→ What you have to do
Show every line of the data where the word "Brasil" can be found.

*** Records supplied

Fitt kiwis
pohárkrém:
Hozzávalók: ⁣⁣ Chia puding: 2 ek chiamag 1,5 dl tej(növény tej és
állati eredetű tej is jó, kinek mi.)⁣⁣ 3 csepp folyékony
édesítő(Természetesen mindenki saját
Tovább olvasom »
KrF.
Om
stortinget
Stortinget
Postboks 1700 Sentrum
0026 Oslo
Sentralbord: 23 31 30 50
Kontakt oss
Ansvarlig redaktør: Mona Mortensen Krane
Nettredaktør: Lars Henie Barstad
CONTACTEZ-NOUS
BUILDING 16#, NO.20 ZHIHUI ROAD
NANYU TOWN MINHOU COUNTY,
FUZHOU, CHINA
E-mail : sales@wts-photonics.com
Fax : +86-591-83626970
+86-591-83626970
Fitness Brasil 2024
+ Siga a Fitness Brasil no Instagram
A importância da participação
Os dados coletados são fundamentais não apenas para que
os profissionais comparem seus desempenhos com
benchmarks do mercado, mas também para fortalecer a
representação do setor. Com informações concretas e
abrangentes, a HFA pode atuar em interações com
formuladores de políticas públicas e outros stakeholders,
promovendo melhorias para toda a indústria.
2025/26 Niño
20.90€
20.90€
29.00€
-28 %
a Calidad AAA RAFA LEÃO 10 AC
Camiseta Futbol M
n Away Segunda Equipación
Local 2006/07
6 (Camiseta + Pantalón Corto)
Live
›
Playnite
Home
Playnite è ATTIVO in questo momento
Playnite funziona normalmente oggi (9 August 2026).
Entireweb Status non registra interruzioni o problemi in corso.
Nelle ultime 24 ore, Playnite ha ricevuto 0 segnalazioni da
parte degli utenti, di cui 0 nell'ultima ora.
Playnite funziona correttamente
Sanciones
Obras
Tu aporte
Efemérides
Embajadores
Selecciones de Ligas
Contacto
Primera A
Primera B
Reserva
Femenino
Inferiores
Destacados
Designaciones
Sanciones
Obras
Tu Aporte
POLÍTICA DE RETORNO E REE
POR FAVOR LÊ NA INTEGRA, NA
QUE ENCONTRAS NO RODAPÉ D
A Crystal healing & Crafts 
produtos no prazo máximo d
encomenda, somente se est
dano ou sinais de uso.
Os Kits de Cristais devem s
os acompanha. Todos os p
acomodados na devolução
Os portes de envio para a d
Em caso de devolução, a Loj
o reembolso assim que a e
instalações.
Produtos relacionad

******

→ Response below
Fitness Brasil 2024
+ Siga a Fitness Brasil no Instagram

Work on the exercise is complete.